Reduced Blood Cell Adhesion on Polypropylene Substrates through a Simple Surface Zwitterionization.

To overcome the thrombogenic reactions of hydrocarbon-based biomaterials in clinical blood treatment, we introduce a model study of surface zwitterionization of a polypropylene (PP) substrate using a set of well-defined copolymers for controlling the adhesion of blood cells in vitro. Random and block copolymers containing zwitterionic units of 2-methacryloyloxyethyl phosphorylcholine (MPC), [3-(methacryloylamino)propyl]dimethyl(3-sulfopropyl)ammonium hydroxide inner salt (SBAA), or nonionic units of 2-hydroxyethyl methacrylate (HEMA) with a controlled hydrophobic segment of 70% n-butyl methacrylate (BMA) units in these polymers were synthesized through reversible addition-fragmentation chain transfer polymerization. A systematic study of how zwitterionic and nonionic copolymer architectures associated with controlled chain orientation via hydration processes affect blood compatibility is reported.

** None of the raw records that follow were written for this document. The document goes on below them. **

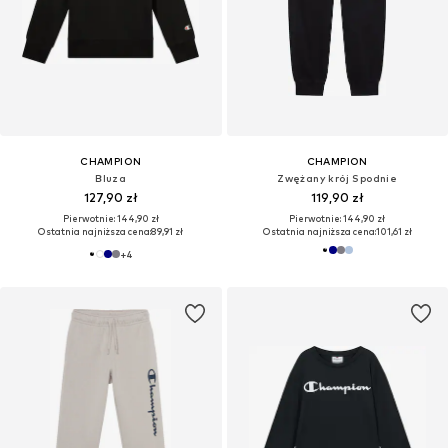
CHAMPION
CHAMPION
Bluza
Zwężany krój Spodnie
127,90 zł
119,90 zł
Pierwotnie: 144,90 zł
Pierwotnie: 144,90 zł
Ostatnia najniższa cena:
89,91 zł
Ostatnia najniższa cena:
101,61 zł
+
4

The surface wettability of PP substrates coated with the block copolymer with poly(MPC) (PMPC) segments was higher than that of the random copolymer poly(MPC-random-BMA). However, only the random copolymers with SBAA units demonstrate a higher surface wettability. The PP substrate coated with nonionic copolymers containing HEMA units showed relatively lower hydration capability associated with higher protein adsorption, platelet adhesion, and leukocyte attachment than those with zwitterionic copolymers. The random copolymer poly(SBAA-random-BMA) coated on the PP substrates exhibited resistance to cell adhesion in human whole blood at a level comparable to that of MPC copolymers. An ideal zwitterionic PP substrate could be obtained by coating it with a block copolymer composed of PMPC and poly(BMA) (PBMA) segments, PMPC-block-PBMA. The water contact angle decreased dramatically from approximately 100° on the original PP substrate to 11° within 30 s. The number of blood cells attached on PMPC-block-PBMA decreased significantly to less than 2.5% of that on original PP. These results prove that the rational design of zwitterionic polymers incorporated with a hydrophobic anchoring portion provides a promising approach to reduce blood cell adhesion and protein adsorption of hydrocarbon-based biomaterials applied in direct contact with human whole blood.